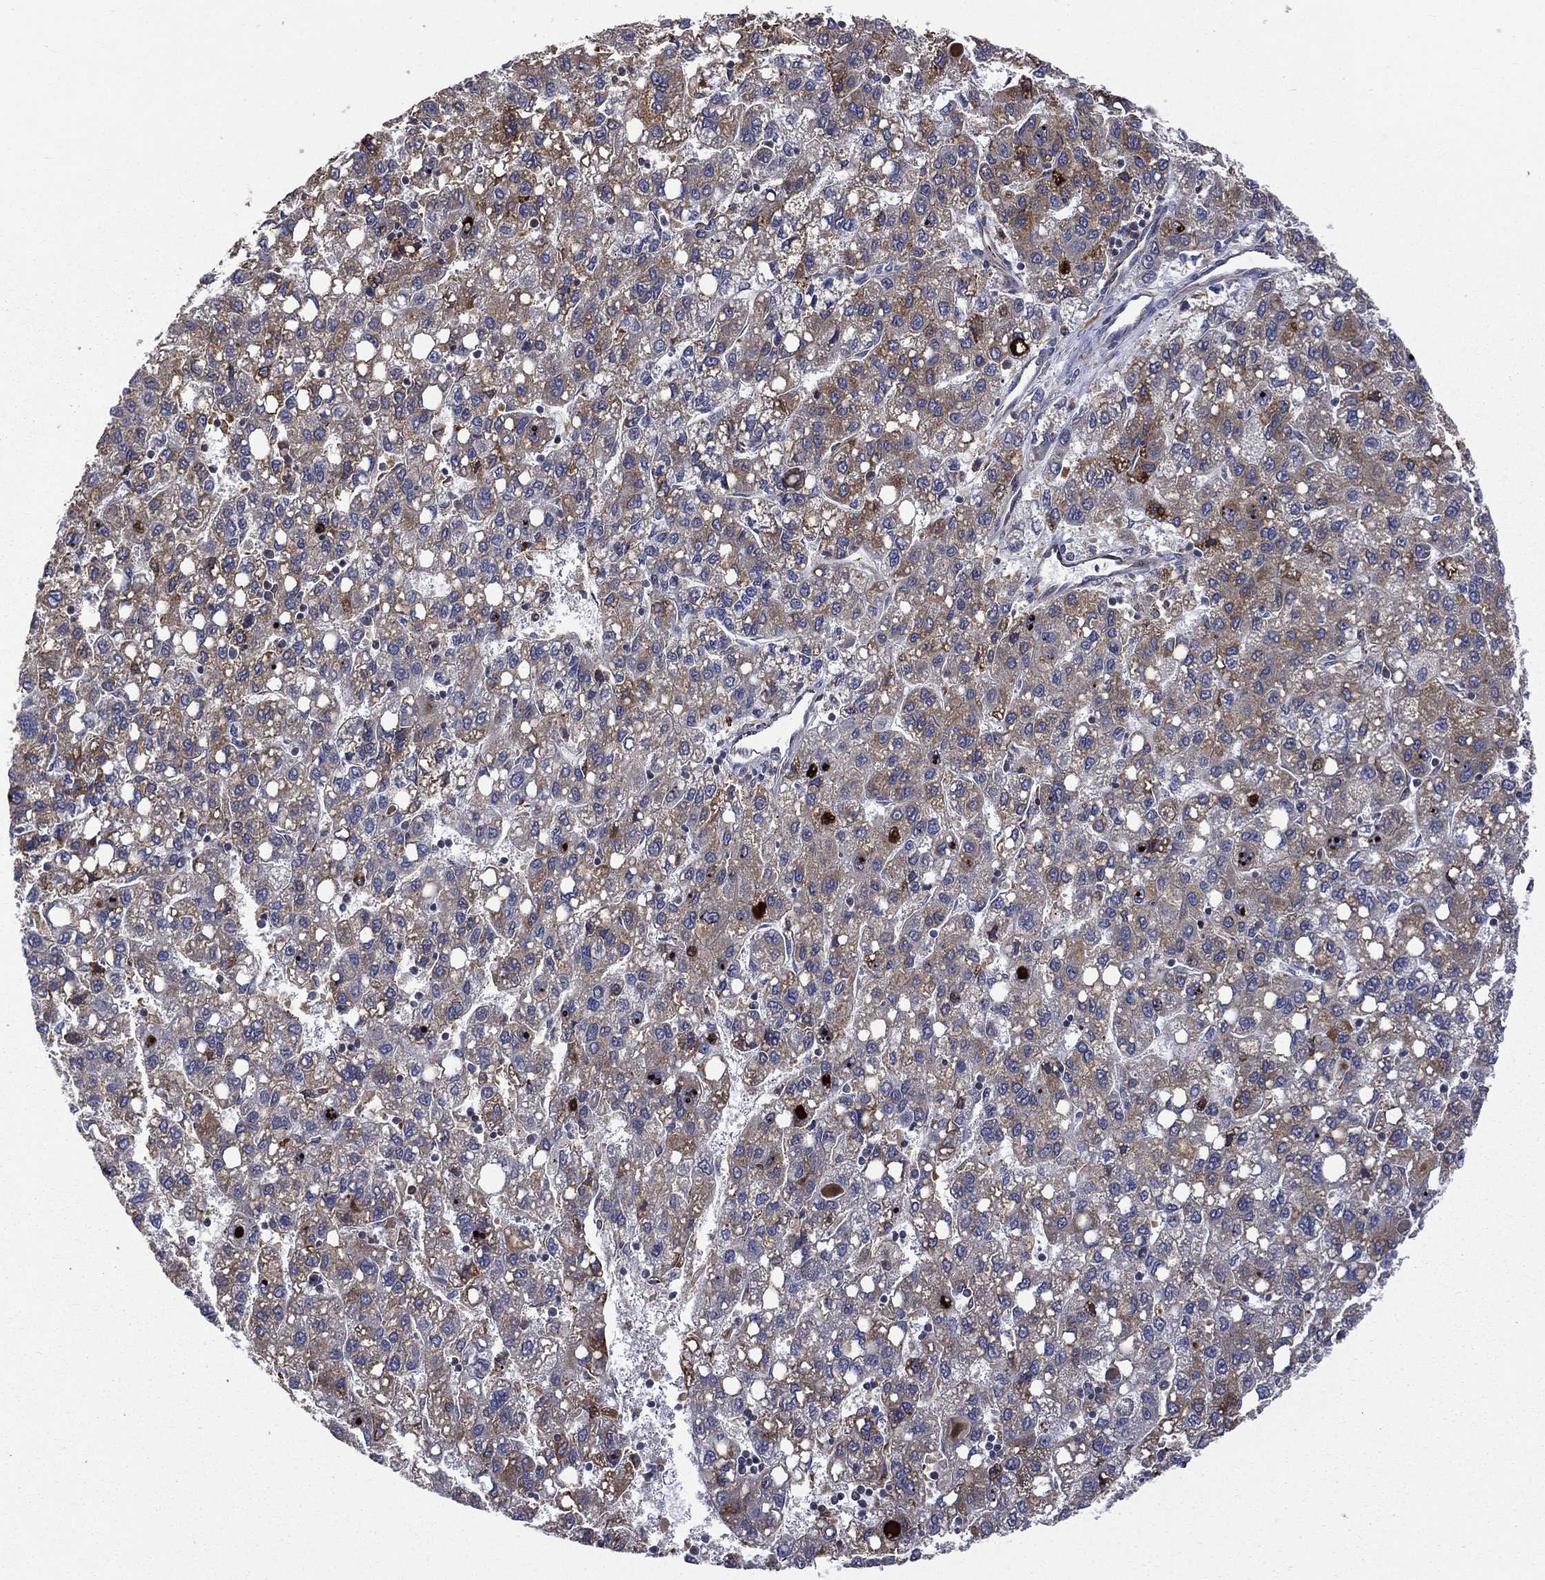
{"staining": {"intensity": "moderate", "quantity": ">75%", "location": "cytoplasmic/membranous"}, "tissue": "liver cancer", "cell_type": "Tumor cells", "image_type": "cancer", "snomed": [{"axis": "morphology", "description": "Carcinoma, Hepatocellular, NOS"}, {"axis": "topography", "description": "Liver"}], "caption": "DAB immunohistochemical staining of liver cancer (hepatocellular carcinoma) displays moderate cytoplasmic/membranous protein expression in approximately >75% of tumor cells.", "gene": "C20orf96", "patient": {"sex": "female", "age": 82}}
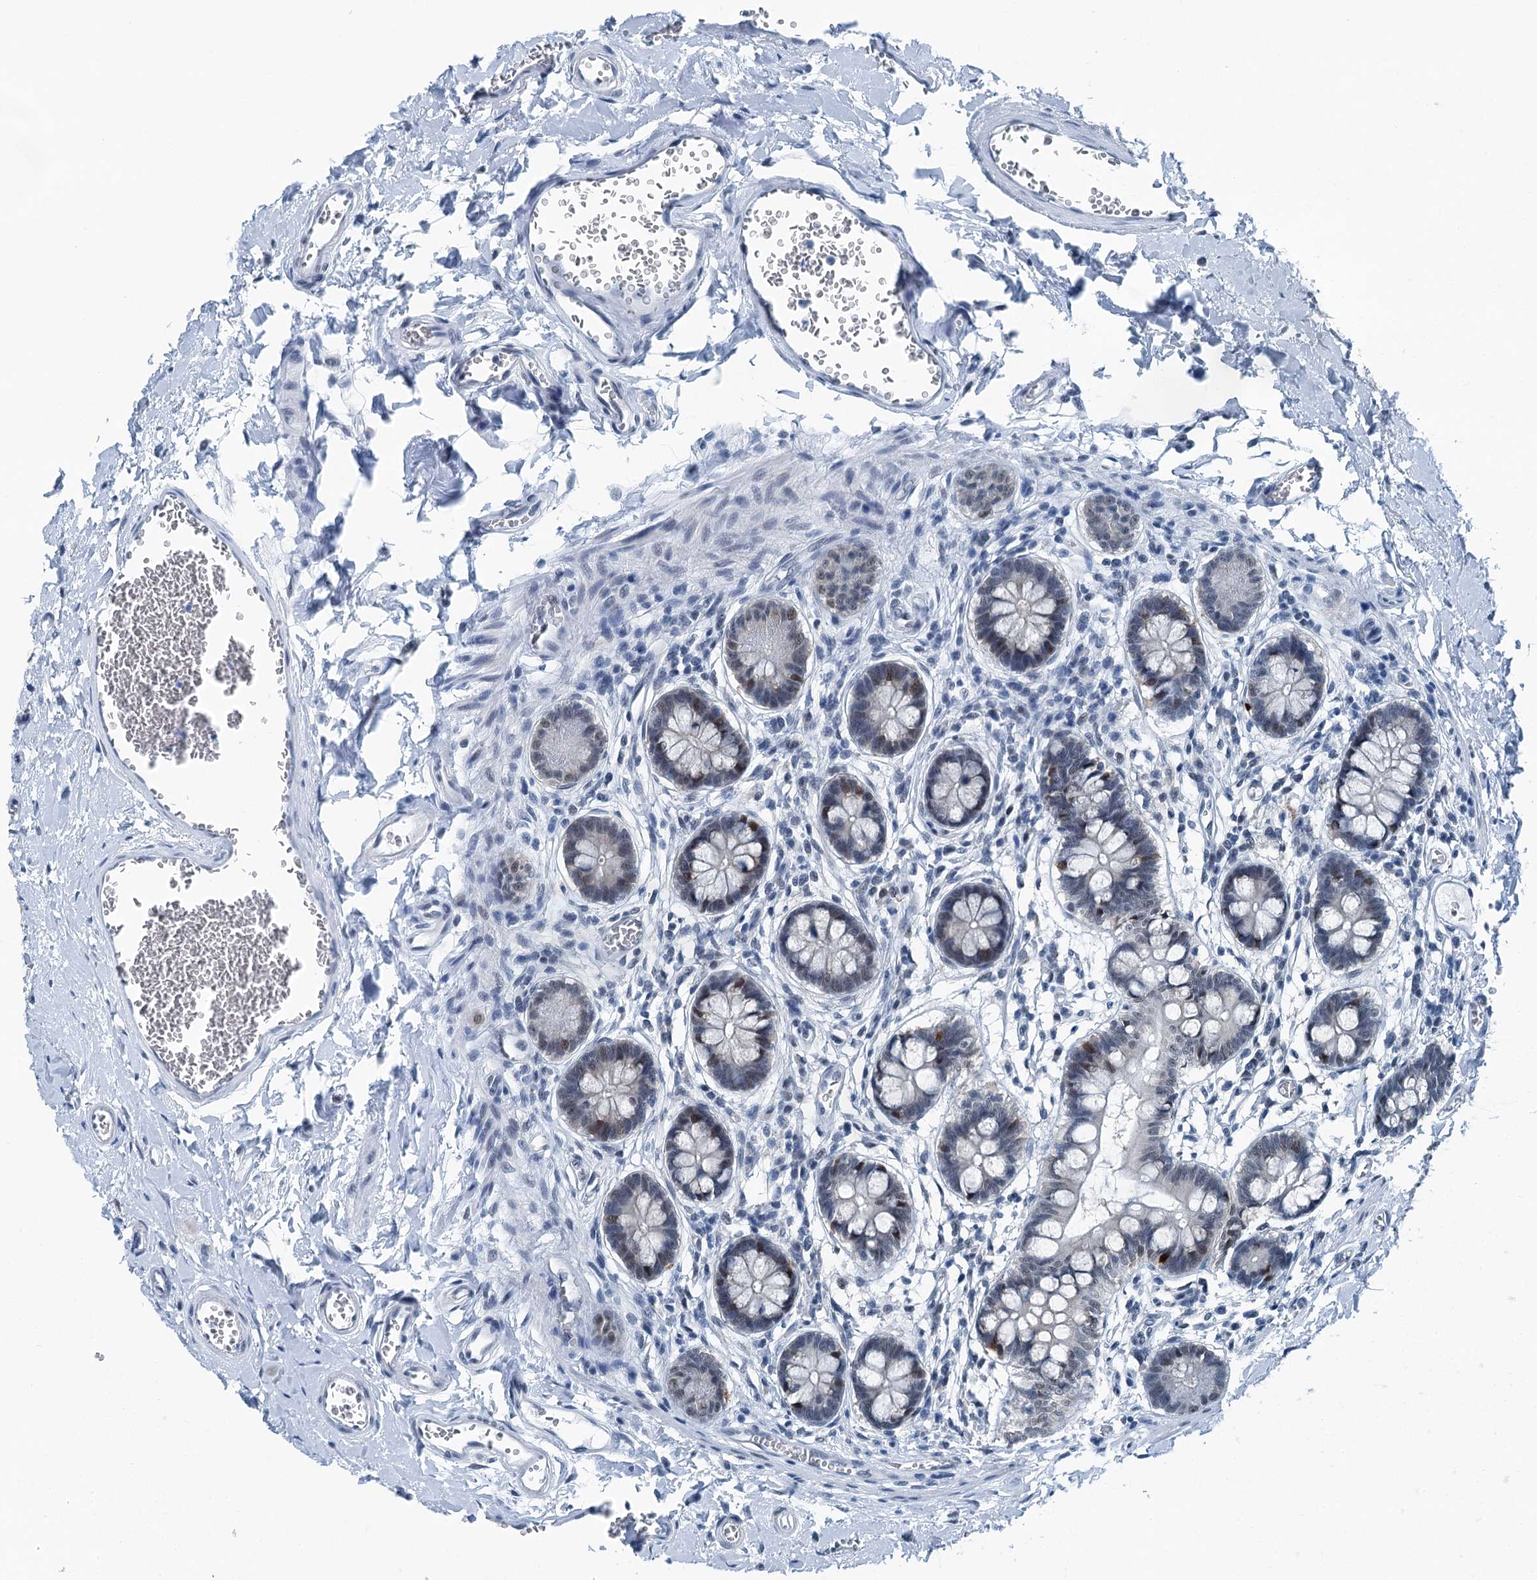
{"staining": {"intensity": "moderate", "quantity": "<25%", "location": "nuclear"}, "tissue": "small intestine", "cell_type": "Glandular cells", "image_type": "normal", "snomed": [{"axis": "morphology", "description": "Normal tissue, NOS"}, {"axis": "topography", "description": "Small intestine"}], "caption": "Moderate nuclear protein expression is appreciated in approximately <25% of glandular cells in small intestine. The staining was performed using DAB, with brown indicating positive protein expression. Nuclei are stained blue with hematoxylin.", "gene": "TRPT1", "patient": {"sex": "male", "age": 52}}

----

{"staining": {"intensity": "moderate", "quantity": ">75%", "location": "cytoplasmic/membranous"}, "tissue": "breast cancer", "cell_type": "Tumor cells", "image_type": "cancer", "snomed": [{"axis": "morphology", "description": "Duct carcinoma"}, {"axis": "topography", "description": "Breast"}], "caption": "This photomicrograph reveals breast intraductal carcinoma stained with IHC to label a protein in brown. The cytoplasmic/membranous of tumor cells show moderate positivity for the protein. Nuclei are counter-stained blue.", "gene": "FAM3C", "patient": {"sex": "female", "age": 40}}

----

What the task asks:
Beginning with the line that contains "immunohistochemical staining of" and ending with the line that contains "nuclear protein expression", reproduce the listing exactly, pictures excluded.

Solution to this task:
{"staining": {"intensity": "moderate", "quantity": ">75%", "location": "cytoplasmic/membranous"}, "tissue": "liver cancer", "cell_type": "Tumor cells", "image_type": "cancer", "snomed": [{"axis": "morphology", "description": "Carcinoma, Hepatocellular, NOS"}, {"axis": "topography", "description": "Liver"}], "caption": "DAB immunohistochemical staining of liver cancer (hepatocellular carcinoma) displays moderate cytoplasmic/membranous protein expression in approximately >75% of tumor cells.", "gene": "C20orf96", "patient": {"sex": "female", "age": 82}}
{"staining": {"intensity": "moderate", "quantity": "<25%", "location": "nuclear"}, "tissue": "small intestine", "cell_type": "Glandular cells", "image_type": "normal", "snomed": [{"axis": "morphology", "description": "Normal tissue, NOS"}, {"axis": "topography", "description": "Small intestine"}], "caption": "Moderate nuclear protein expression is appreciated in approximately <25% of glandular cells in small intestine. The staining was performed using DAB, with brown indicating positive protein expression. Nuclei are stained blue with hematoxylin.", "gene": "TRPT1", "patient": {"sex": "male", "age": 52}}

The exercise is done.